■ **EXERCISE BRIEF**
Look below for the lines from the one with "z toho cukry" to the one with "актуальних новин Павлограда та", and copy exactly those lines, both ends included.

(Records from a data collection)
══════════

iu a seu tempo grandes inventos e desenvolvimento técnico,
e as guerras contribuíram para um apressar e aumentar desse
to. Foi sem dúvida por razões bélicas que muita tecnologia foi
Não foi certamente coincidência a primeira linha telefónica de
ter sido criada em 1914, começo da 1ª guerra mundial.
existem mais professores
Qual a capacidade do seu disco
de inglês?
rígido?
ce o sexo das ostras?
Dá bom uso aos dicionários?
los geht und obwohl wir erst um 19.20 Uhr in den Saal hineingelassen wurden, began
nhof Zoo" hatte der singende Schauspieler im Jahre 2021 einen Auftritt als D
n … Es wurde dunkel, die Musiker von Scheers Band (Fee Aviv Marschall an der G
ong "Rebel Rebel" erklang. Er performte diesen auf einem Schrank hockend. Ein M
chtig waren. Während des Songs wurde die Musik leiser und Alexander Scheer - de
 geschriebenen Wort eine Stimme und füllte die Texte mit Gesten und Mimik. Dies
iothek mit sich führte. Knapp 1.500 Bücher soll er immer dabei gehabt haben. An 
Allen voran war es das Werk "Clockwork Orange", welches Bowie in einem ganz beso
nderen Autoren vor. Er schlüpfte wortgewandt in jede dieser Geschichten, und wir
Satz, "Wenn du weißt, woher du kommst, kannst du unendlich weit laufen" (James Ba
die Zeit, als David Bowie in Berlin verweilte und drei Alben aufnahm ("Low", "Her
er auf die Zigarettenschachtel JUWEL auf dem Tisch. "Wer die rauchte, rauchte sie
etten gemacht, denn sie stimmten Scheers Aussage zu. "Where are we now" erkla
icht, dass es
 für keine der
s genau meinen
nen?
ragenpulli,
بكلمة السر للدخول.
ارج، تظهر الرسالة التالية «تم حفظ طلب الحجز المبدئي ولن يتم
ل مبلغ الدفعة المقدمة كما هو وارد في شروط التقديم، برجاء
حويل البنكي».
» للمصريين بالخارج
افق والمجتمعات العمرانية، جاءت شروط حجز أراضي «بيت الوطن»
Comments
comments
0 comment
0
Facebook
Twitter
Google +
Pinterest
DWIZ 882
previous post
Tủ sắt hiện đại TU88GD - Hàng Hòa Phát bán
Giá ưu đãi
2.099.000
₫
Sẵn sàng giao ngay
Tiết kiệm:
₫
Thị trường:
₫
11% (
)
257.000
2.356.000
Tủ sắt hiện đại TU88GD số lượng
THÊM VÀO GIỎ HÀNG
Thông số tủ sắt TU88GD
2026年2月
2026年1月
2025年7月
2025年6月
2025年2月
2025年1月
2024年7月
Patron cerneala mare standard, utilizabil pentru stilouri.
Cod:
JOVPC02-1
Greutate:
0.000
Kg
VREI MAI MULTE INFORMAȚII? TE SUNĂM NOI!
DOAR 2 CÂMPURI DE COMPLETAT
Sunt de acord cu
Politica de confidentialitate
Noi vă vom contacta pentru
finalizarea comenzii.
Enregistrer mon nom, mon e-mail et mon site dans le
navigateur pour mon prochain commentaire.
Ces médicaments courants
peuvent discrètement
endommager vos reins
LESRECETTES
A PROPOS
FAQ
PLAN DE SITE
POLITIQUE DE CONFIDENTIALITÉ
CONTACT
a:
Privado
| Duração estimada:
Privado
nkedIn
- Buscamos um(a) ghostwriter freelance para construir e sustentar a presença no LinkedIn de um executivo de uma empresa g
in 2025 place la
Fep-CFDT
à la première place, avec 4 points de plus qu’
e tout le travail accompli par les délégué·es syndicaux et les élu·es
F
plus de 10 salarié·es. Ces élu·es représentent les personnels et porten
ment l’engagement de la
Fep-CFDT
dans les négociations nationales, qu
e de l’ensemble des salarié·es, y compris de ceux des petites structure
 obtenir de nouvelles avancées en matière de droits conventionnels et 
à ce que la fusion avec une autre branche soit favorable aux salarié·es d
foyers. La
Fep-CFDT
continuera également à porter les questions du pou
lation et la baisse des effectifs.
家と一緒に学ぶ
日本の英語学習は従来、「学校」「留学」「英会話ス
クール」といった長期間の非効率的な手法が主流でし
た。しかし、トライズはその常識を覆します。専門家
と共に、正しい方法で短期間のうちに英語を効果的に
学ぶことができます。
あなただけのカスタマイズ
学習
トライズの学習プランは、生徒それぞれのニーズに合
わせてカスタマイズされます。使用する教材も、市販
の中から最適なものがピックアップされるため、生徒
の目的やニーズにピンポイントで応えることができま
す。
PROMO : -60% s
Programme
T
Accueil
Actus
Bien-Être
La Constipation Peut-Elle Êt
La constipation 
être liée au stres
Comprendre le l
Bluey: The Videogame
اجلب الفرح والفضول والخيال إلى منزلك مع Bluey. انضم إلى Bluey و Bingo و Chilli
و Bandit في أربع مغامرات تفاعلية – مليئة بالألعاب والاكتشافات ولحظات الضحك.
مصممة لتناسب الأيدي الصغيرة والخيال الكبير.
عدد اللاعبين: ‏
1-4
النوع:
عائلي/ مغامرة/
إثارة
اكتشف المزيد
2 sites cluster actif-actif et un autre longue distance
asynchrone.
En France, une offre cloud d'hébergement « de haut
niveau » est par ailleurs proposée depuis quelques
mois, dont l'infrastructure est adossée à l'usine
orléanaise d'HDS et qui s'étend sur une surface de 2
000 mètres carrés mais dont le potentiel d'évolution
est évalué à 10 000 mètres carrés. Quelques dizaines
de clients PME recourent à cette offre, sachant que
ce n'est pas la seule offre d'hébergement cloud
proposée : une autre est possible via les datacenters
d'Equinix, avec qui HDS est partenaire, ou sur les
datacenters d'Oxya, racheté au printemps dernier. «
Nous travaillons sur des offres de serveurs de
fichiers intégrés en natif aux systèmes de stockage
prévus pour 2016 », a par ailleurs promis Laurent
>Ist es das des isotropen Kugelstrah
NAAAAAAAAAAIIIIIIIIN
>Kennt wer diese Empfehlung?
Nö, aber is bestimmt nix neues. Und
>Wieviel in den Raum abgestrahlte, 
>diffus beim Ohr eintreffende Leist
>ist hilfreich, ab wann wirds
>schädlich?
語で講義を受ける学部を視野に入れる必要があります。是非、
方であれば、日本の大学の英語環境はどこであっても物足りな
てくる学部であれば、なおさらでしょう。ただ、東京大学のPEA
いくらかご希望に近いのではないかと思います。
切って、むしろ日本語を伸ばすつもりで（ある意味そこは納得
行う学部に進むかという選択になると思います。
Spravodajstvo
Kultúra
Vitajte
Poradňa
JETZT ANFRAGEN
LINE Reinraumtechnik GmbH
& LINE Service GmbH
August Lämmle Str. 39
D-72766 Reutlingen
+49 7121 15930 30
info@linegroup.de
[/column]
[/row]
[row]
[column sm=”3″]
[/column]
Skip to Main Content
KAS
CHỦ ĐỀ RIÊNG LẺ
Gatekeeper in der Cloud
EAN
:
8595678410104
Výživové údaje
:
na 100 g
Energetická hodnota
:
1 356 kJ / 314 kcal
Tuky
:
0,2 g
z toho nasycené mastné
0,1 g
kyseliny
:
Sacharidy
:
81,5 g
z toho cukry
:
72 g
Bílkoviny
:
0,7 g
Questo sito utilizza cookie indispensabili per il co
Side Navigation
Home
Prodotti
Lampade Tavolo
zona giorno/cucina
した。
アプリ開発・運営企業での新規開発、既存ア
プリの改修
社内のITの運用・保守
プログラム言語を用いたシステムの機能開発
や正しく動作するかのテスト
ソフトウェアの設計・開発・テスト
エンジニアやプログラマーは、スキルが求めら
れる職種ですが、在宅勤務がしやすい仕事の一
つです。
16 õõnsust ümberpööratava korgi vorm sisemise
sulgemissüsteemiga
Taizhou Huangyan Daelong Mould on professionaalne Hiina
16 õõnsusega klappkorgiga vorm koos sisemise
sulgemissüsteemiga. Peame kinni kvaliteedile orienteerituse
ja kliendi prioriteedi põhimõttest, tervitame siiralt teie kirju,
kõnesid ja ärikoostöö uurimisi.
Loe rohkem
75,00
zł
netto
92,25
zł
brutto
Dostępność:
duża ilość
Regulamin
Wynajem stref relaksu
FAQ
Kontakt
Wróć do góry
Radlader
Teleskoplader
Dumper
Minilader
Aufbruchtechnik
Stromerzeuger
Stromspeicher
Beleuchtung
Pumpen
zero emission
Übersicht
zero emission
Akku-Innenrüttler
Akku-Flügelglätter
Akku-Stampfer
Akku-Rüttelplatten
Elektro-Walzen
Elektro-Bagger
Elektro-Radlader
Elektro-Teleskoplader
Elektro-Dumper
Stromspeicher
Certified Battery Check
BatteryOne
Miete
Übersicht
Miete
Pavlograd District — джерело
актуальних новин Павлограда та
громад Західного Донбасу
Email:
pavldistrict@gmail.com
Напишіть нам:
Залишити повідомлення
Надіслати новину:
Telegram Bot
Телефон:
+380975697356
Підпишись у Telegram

══════════

■ **ANSWER BELOW**
z toho cukry
:
72 g
Bílkoviny
:
0,7 g
Questo sito utilizza cookie indispensabili per il co
Side Navigation
Home
Prodotti
Lampade Tavolo
zona giorno/cucina
した。
アプリ開発・運営企業での新規開発、既存ア
プリの改修
社内のITの運用・保守
プログラム言語を用いたシステムの機能開発
や正しく動作するかのテスト
ソフトウェアの設計・開発・テスト
エンジニアやプログラマーは、スキルが求めら
れる職種ですが、在宅勤務がしやすい仕事の一
つです。
16 õõnsust ümberpööratava korgi vorm sisemise
sulgemissüsteemiga
Taizhou Huangyan Daelong Mould on professionaalne Hiina
16 õõnsusega klappkorgiga vorm koos sisemise
sulgemissüsteemiga. Peame kinni kvaliteedile orienteerituse
ja kliendi prioriteedi põhimõttest, tervitame siiralt teie kirju,
kõnesid ja ärikoostöö uurimisi.
Loe rohkem
75,00
zł
netto
92,25
zł
brutto
Dostępność:
duża ilość
Regulamin
Wynajem stref relaksu
FAQ
Kontakt
Wróć do góry
Radlader
Teleskoplader
Dumper
Minilader
Aufbruchtechnik
Stromerzeuger
Stromspeicher
Beleuchtung
Pumpen
zero emission
Übersicht
zero emission
Akku-Innenrüttler
Akku-Flügelglätter
Akku-Stampfer
Akku-Rüttelplatten
Elektro-Walzen
Elektro-Bagger
Elektro-Radlader
Elektro-Teleskoplader
Elektro-Dumper
Stromspeicher
Certified Battery Check
BatteryOne
Miete
Übersicht
Miete
Pavlograd District — джерело
актуальних новин Павлограда та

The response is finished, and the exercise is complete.